### ASSIGNMENT
In your copy of the entries below, keep every word exactly and leave out all images.

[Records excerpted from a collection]
┏━━

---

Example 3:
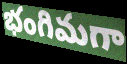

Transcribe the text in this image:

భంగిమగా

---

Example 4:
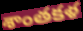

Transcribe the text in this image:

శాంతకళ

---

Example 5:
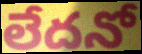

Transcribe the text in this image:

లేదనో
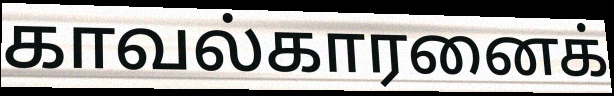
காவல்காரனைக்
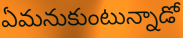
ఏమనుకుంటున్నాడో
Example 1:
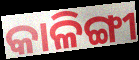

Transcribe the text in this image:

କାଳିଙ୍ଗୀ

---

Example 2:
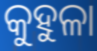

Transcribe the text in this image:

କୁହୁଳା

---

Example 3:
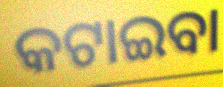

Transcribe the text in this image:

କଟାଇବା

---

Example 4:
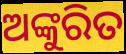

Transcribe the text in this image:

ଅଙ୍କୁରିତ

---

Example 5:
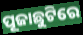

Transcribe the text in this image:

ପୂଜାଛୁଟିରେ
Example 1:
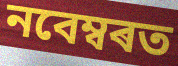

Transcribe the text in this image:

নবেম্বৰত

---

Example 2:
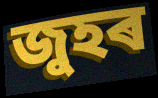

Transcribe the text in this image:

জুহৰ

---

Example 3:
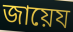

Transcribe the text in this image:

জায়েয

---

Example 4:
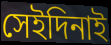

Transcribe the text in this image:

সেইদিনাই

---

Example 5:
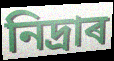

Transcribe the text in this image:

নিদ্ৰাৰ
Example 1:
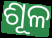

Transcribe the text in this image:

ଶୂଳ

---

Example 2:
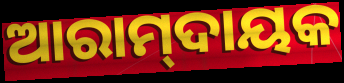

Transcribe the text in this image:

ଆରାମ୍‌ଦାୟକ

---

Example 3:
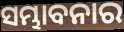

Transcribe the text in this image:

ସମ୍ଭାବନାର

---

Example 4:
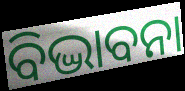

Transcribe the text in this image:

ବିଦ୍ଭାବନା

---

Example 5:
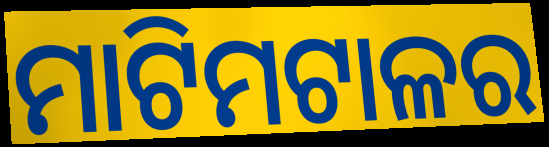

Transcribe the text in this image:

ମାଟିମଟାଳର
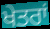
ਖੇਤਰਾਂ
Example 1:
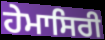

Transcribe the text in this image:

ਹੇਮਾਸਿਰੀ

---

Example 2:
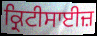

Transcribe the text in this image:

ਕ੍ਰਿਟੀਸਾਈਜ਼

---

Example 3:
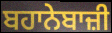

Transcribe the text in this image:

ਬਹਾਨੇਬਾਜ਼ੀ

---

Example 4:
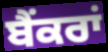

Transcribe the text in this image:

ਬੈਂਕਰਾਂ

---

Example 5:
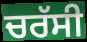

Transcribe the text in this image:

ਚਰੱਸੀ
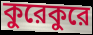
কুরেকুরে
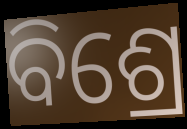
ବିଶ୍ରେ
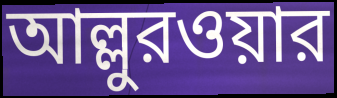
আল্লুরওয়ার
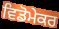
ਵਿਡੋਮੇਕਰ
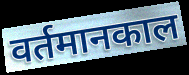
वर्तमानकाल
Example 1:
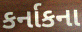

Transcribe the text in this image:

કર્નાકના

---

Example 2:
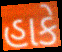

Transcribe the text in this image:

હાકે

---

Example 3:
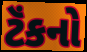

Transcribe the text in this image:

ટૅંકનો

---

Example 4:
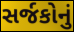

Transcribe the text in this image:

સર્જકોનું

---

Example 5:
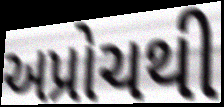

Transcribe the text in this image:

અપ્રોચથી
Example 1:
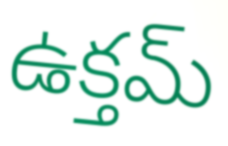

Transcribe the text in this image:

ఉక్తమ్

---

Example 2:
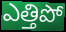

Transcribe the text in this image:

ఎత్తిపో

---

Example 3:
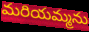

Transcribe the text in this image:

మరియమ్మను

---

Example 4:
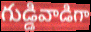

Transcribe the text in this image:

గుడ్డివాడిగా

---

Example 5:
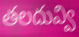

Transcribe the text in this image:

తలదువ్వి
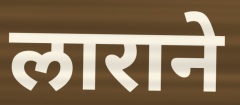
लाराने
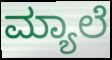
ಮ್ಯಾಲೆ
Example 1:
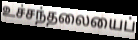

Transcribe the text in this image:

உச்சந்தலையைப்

┗━━

### TASK SOLUTION
---

Example 3:

Transcribe the text in this image:

భంగిమగా

---

Example 4:

Transcribe the text in this image:

శాంతకళ

---

Example 5:

Transcribe the text in this image:

లేదనో
காவல்காரனைக்
ఏమనుకుంటున్నాడో
Example 1:

Transcribe the text in this image:

କାଳିଙ୍ଗୀ

---

Example 2:

Transcribe the text in this image:

କୁହୁଳା

---

Example 3:

Transcribe the text in this image:

କଟାଇବା

---

Example 4:

Transcribe the text in this image:

ଅଙ୍କୁରିତ

---

Example 5:

Transcribe the text in this image:

ପୂଜାଛୁଟିରେ
Example 1:

Transcribe the text in this image:

নবেম্বৰত

---

Example 2:

Transcribe the text in this image:

জুহৰ

---

Example 3:

Transcribe the text in this image:

জায়েয

---

Example 4:

Transcribe the text in this image:

সেইদিনাই

---

Example 5:

Transcribe the text in this image:

নিদ্ৰাৰ
Example 1:

Transcribe the text in this image:

ଶୂଳ

---

Example 2:

Transcribe the text in this image:

ଆରାମ୍‌ଦାୟକ

---

Example 3:

Transcribe the text in this image:

ସମ୍ଭାବନାର

---

Example 4:

Transcribe the text in this image:

ବିଦ୍ଭାବନା

---

Example 5:

Transcribe the text in this image:

ମାଟିମଟାଳର
ਖੇਤਰਾਂ
Example 1:

Transcribe the text in this image:

ਹੇਮਾਸਿਰੀ

---

Example 2:

Transcribe the text in this image:

ਕ੍ਰਿਟੀਸਾਈਜ਼

---

Example 3:

Transcribe the text in this image:

ਬਹਾਨੇਬਾਜ਼ੀ

---

Example 4:

Transcribe the text in this image:

ਬੈਂਕਰਾਂ

---

Example 5:

Transcribe the text in this image:

ਚਰੱਸੀ
কুরেকুরে
ବିଶ୍ରେ
আল্লুরওয়ার
ਵਿਡੋਮੇਕਰ
वर्तमानकाल
Example 1:

Transcribe the text in this image:

કર્નાકના

---

Example 2:

Transcribe the text in this image:

હાકે

---

Example 3:

Transcribe the text in this image:

ટૅંકનો

---

Example 4:

Transcribe the text in this image:

સર્જકોનું

---

Example 5:

Transcribe the text in this image:

અપ્રોચથી
Example 1:

Transcribe the text in this image:

ఉక్తమ్

---

Example 2:

Transcribe the text in this image:

ఎత్తిపో

---

Example 3:

Transcribe the text in this image:

మరియమ్మను

---

Example 4:

Transcribe the text in this image:

గుడ్డివాడిగా

---

Example 5:

Transcribe the text in this image:

తలదువ్వి
लाराने
ಮ್ಯಾಲೆ
Example 1:

Transcribe the text in this image:

உச்சந்தலையைப்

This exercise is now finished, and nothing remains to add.